*EXERCISE REQUIREMENTS:* List each line of the data that holds the word "PlayStation".

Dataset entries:
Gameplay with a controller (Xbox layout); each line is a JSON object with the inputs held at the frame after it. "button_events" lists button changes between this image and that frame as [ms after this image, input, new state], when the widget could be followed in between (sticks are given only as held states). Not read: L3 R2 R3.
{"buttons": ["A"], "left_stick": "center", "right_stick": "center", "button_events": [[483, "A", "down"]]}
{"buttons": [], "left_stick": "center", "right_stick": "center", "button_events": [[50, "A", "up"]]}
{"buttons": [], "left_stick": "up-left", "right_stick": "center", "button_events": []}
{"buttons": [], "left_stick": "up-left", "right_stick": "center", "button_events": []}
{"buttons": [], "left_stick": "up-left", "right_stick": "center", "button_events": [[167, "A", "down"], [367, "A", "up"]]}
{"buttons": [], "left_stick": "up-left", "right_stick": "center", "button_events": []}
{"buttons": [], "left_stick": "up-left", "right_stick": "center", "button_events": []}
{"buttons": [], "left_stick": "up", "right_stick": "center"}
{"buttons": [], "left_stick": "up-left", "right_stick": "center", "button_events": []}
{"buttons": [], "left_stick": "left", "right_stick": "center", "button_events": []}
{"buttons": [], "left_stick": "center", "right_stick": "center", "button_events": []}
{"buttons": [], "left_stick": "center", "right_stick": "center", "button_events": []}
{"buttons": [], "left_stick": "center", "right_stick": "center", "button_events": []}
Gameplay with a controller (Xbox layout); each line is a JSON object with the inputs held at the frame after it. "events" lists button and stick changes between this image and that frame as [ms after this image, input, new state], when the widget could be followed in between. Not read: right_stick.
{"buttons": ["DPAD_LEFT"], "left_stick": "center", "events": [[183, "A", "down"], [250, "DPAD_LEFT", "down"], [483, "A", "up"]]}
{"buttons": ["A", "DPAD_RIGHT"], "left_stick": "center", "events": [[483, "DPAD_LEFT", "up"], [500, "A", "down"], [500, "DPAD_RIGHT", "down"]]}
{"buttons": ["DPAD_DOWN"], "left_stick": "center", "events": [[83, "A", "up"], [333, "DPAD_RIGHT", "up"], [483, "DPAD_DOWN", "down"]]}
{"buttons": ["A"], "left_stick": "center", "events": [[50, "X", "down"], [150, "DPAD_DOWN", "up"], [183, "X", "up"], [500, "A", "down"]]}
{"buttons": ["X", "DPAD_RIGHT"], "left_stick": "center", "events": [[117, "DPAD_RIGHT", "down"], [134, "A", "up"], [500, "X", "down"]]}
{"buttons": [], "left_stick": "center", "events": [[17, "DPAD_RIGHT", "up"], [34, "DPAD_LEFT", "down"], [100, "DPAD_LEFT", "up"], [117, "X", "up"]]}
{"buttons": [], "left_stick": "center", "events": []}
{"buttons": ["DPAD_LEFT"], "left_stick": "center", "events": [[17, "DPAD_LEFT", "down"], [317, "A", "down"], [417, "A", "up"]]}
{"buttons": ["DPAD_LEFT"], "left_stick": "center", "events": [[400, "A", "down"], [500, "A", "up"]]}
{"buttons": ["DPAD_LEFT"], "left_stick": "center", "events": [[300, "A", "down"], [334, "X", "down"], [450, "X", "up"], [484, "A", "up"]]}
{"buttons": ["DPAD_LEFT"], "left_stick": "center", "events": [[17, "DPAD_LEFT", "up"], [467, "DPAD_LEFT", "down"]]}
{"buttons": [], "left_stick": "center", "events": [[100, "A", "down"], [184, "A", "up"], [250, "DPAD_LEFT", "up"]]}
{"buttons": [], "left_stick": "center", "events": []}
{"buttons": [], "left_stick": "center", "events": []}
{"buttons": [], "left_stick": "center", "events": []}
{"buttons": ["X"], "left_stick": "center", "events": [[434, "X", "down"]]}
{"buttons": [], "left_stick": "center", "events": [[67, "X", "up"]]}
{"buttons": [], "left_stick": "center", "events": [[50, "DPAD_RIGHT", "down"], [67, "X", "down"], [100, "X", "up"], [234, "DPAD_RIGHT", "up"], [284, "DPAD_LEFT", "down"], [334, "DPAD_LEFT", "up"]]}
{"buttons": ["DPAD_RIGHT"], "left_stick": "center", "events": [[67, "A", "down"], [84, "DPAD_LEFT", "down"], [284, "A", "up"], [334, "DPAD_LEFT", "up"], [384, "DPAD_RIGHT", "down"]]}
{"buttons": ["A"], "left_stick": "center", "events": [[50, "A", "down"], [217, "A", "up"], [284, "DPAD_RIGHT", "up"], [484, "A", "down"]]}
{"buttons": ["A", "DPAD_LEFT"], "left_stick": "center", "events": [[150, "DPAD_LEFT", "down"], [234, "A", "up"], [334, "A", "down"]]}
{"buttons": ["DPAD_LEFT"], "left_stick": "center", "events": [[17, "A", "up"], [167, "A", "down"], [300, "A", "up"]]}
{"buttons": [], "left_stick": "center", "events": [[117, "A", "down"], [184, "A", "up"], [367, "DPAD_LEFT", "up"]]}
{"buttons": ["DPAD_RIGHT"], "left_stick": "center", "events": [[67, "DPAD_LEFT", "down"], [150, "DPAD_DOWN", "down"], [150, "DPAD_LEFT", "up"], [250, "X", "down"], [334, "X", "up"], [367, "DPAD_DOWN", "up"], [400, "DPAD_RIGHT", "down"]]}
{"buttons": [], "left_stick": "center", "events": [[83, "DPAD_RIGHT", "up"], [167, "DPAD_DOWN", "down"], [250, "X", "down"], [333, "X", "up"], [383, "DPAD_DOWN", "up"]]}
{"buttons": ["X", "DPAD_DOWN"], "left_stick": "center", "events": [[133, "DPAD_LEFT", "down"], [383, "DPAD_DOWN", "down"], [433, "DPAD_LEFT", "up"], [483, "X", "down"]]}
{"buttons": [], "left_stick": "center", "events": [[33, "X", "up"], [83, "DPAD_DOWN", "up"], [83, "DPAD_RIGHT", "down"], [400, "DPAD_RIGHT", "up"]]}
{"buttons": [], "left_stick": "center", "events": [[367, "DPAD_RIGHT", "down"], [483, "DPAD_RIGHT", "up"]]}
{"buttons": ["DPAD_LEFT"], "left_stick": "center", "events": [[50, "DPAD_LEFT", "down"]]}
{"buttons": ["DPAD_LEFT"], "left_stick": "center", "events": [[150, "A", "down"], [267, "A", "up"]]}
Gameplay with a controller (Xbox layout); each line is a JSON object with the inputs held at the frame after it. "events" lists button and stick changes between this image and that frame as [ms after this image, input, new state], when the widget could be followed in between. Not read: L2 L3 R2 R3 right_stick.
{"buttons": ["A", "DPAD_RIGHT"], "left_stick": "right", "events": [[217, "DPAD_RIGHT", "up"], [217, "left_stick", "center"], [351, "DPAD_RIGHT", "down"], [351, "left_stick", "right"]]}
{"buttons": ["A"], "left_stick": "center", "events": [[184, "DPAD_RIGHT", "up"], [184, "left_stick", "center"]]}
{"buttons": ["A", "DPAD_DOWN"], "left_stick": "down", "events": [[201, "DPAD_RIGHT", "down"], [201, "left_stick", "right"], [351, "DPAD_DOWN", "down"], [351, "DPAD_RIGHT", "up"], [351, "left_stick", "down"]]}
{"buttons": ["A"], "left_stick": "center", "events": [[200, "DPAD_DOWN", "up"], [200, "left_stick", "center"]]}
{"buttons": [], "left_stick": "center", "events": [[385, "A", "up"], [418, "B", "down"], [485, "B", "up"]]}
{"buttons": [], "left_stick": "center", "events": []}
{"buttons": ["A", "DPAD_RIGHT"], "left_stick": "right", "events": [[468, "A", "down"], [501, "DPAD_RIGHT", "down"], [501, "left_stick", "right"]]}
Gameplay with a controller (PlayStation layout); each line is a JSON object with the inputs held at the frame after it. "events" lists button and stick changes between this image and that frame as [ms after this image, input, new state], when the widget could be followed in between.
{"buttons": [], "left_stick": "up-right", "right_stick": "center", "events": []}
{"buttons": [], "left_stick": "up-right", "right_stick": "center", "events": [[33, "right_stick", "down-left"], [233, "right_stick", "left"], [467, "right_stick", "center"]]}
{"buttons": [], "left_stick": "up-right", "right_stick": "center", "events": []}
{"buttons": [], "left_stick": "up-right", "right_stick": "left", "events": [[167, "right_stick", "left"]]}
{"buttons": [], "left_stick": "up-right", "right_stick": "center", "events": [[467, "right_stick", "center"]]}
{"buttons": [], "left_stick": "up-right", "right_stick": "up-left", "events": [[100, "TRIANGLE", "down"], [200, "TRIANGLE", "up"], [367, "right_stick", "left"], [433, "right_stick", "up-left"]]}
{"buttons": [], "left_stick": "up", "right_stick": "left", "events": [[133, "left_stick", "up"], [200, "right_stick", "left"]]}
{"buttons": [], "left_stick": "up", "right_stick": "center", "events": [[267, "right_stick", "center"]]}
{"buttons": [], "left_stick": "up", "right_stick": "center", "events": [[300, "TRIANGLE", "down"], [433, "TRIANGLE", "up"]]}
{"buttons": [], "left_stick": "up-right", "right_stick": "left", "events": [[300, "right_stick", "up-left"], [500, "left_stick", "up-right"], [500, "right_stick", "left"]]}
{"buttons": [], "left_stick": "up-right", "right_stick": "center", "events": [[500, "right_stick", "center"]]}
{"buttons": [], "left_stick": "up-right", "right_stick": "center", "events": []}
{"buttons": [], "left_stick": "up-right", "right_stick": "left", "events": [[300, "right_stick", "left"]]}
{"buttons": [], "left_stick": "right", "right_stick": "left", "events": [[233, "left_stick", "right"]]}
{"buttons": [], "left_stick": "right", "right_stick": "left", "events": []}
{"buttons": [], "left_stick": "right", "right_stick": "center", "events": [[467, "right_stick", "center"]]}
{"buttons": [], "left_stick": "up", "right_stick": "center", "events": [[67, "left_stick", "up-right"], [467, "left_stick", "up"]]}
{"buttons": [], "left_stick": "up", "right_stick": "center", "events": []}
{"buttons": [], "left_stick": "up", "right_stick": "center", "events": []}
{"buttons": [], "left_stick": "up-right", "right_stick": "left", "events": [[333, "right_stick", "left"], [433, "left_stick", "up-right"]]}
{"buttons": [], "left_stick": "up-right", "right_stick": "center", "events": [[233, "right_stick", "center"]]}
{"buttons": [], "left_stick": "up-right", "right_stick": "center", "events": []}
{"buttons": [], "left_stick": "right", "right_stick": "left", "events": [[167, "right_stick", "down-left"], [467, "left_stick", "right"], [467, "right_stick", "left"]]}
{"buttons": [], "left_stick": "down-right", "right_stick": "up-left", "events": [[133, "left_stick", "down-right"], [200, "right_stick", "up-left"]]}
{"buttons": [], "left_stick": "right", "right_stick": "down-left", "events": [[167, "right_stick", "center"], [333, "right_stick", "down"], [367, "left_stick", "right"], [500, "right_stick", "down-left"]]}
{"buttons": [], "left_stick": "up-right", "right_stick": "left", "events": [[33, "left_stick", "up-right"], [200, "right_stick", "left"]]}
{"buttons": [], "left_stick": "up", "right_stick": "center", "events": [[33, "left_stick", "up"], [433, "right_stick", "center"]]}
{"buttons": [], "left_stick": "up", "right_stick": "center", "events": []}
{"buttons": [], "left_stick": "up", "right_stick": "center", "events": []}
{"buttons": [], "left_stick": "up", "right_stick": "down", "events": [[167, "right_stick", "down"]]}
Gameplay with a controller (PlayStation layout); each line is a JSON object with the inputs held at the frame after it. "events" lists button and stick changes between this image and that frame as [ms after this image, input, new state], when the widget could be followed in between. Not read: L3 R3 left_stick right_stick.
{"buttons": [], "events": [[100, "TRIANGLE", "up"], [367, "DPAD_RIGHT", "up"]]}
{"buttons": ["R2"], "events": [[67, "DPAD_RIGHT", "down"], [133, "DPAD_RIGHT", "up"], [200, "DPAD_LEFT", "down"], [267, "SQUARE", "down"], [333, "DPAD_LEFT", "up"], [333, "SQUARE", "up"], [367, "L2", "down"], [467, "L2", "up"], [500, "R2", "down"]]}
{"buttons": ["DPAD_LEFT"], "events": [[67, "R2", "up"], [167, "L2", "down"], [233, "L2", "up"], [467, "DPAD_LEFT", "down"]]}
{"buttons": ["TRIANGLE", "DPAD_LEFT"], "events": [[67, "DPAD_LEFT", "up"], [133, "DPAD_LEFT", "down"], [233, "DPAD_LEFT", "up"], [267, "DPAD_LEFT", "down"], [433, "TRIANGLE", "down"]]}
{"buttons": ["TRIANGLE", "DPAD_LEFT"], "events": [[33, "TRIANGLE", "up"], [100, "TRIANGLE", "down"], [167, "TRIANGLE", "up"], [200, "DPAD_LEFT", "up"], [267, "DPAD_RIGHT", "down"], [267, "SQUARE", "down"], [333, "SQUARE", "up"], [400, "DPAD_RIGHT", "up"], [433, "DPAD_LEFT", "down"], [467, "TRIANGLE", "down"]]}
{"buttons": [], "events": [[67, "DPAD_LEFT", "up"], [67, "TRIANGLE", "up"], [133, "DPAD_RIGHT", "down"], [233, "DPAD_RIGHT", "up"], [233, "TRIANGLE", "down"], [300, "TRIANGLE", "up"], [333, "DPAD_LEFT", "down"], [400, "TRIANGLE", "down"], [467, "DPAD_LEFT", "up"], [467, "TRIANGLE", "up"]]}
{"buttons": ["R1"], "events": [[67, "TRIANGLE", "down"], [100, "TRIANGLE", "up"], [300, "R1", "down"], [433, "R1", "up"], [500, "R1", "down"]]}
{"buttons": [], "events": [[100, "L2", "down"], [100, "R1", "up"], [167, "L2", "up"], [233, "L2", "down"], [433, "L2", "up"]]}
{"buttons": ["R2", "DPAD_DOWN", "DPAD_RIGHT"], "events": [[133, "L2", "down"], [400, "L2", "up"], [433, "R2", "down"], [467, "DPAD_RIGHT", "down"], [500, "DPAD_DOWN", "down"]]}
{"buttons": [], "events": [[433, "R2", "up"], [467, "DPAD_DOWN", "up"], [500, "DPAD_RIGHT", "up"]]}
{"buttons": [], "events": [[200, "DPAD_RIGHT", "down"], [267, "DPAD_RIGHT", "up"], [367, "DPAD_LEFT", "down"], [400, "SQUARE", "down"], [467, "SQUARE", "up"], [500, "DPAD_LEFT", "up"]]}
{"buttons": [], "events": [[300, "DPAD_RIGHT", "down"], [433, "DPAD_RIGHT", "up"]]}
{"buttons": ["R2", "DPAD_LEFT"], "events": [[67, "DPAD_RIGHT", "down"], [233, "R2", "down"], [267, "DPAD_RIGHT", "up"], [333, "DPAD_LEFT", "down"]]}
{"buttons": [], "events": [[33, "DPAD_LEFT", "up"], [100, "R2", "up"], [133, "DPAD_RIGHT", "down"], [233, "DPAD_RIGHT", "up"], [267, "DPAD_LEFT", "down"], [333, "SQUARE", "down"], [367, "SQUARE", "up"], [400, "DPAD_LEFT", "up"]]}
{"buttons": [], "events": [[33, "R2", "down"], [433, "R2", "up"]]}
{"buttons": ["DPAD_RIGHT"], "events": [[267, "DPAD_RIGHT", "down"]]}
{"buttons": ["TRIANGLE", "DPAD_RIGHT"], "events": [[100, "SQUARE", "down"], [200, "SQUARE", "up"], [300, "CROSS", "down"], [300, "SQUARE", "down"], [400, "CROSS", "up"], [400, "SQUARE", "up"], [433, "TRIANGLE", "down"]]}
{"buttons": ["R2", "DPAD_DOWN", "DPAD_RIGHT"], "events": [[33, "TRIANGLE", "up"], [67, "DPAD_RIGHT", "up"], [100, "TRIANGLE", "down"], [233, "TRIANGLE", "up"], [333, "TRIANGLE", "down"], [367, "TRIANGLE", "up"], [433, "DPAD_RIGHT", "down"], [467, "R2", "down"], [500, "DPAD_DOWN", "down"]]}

*EXERCISE RESULT:*
Gameplay with a controller (PlayStation layout); each line is a JSON object with the inputs held at the frame after it. "events" lists button and stick changes between this image and that frame as [ms after this image, input, new state], when the widget could be followed in between.
Gameplay with a controller (PlayStation layout); each line is a JSON object with the inputs held at the frame after it. "events" lists button and stick changes between this image and that frame as [ms after this image, input, new state], when the widget could be followed in between. Not read: L3 R3 left_stick right_stick.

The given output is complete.